**Data for this task**

════════════════

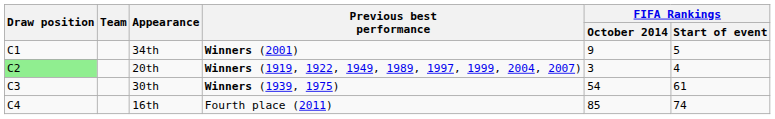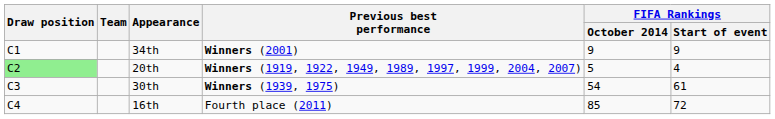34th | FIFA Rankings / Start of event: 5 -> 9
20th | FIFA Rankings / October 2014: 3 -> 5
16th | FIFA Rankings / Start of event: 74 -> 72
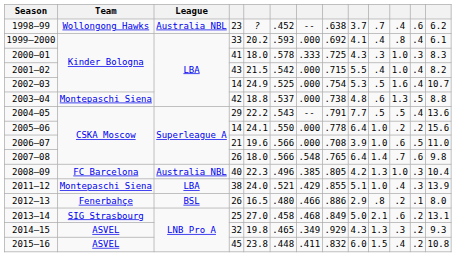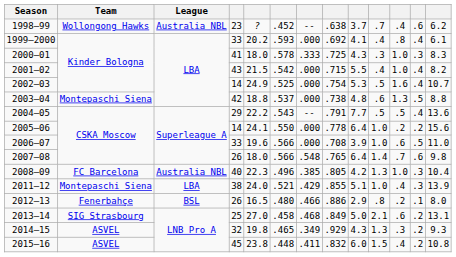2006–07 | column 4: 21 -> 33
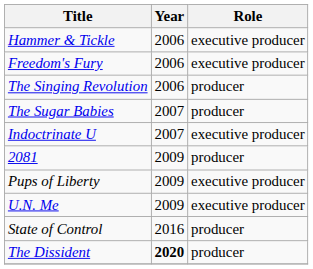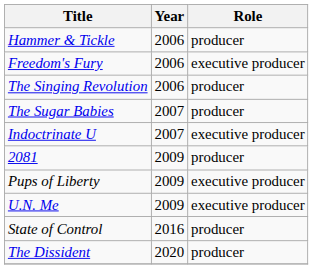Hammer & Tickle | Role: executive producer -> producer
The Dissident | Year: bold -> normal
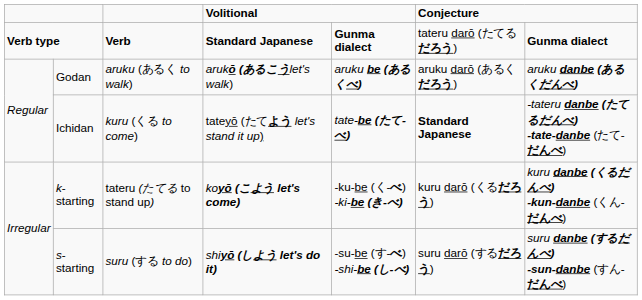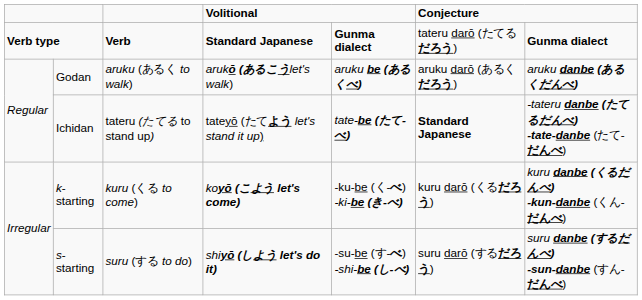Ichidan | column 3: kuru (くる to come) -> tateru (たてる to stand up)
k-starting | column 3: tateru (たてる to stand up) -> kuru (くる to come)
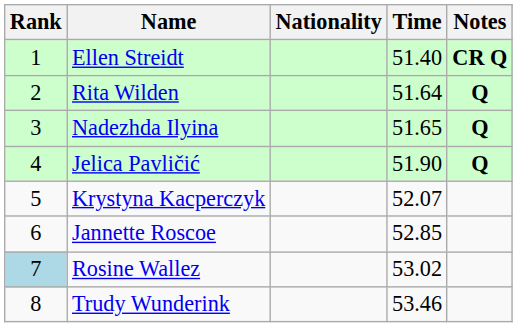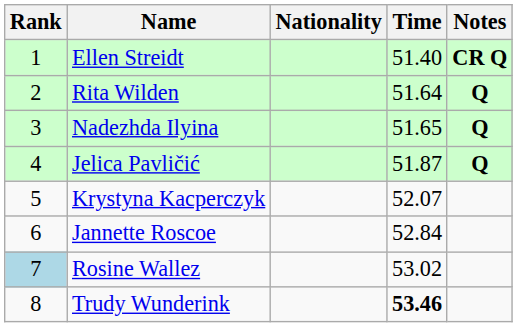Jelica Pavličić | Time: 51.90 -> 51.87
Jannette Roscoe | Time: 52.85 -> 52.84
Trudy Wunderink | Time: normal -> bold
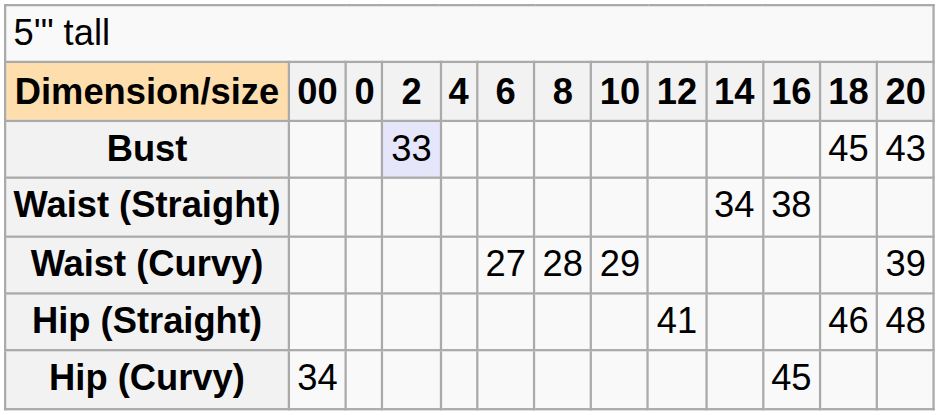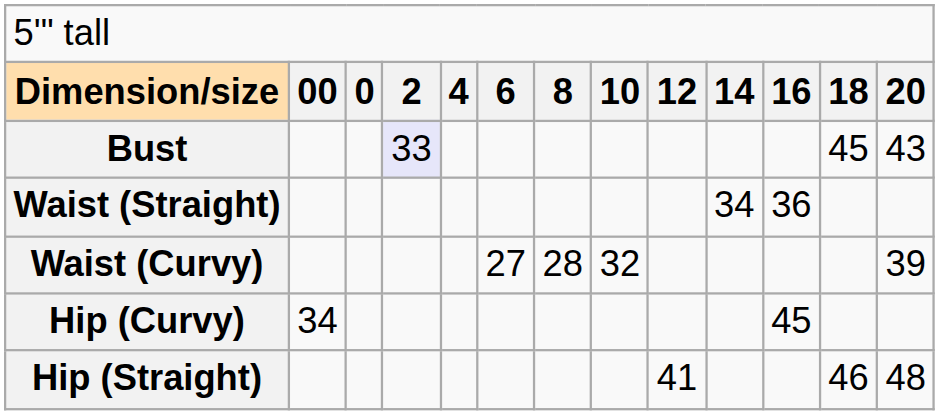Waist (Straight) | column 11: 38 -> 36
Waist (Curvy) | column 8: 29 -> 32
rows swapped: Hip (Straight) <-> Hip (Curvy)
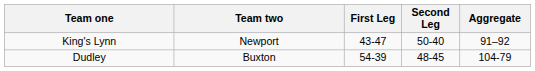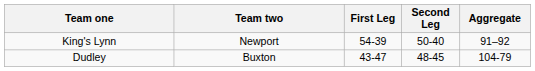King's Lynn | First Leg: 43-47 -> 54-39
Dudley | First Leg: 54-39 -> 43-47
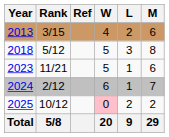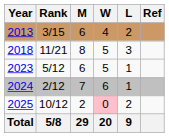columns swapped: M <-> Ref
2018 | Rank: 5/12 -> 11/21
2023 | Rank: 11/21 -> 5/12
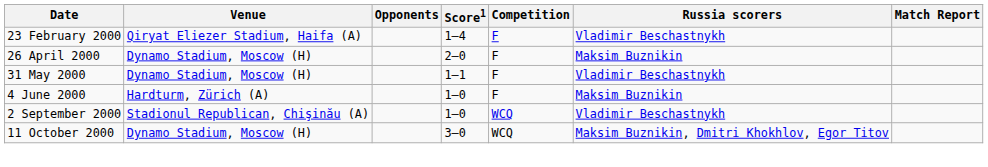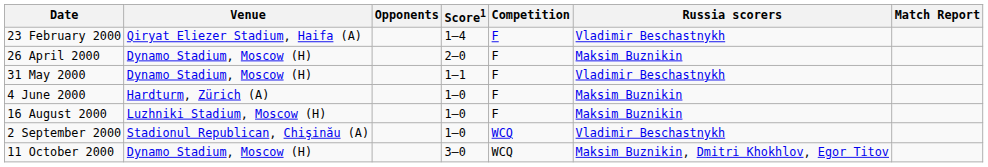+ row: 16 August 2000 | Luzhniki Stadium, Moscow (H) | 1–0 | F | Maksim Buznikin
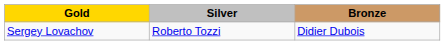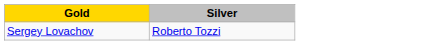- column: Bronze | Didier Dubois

════════════════

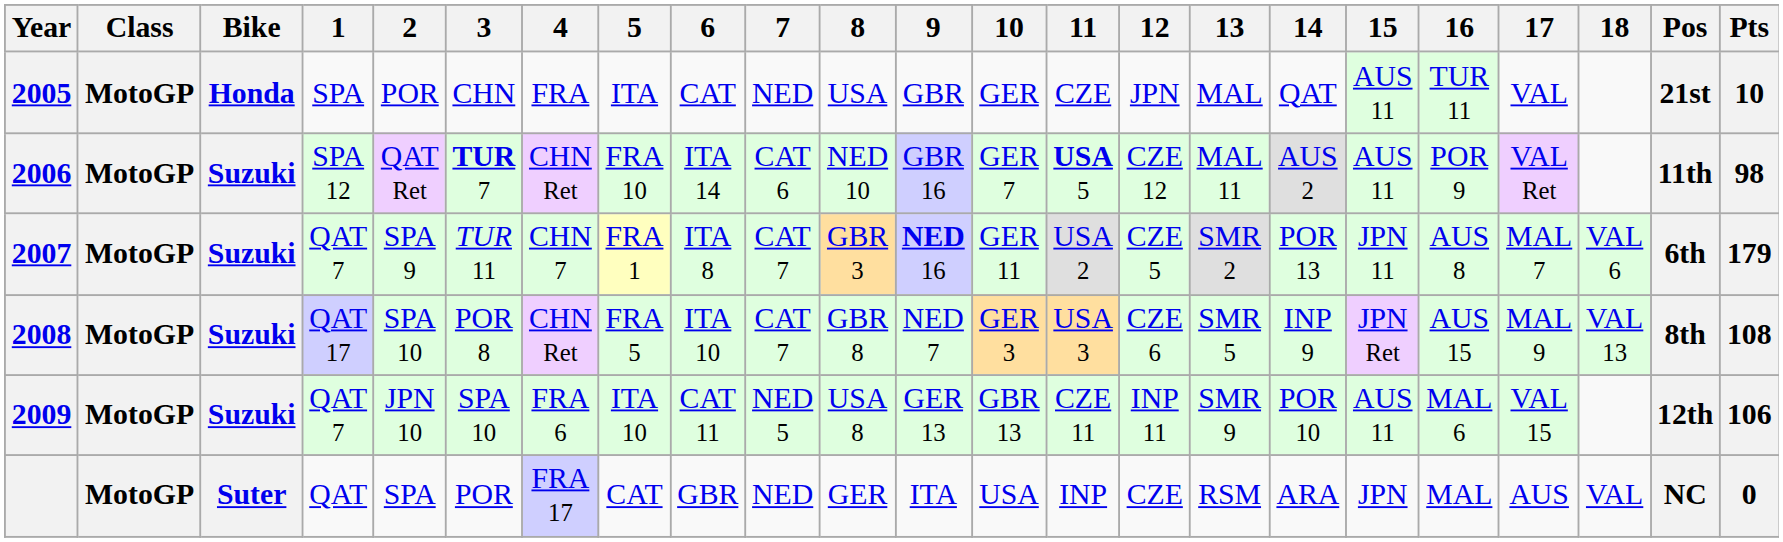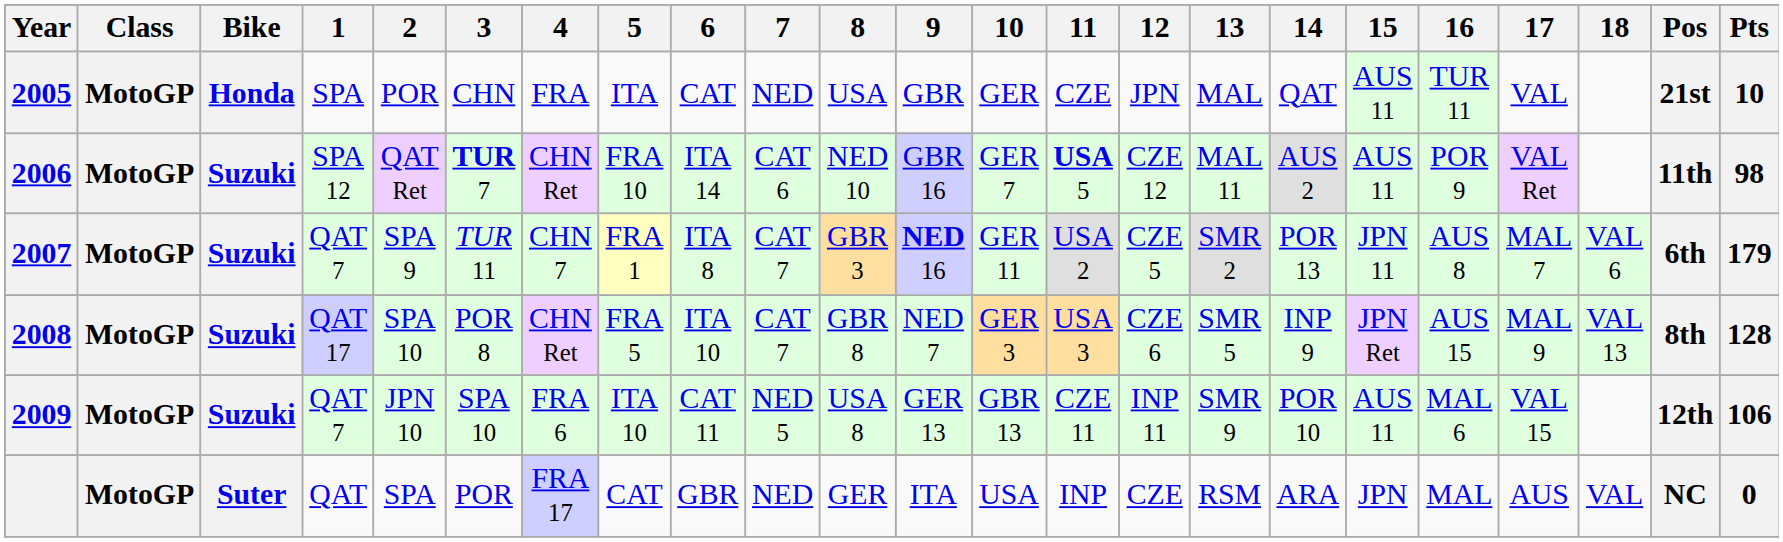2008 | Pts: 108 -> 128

════════════════

**Exercise aim**
Copy out the data word for word, from the line with "34th | FIFA Rankings / Start of event: 5 -> 9" to the line with "Ichidan | column", leaving the pictures out of your answer.

**Written response**
34th | FIFA Rankings / Start of event: 5 -> 9
20th | FIFA Rankings / October 2014: 3 -> 5
16th | FIFA Rankings / Start of event: 74 -> 72
2006–07 | column 4: 21 -> 33
Hammer & Tickle | Role: executive producer -> producer
The Dissident | Year: bold -> normal
Ichidan | column 3: kuru (くる to come) -> tateru (たてる to stand up)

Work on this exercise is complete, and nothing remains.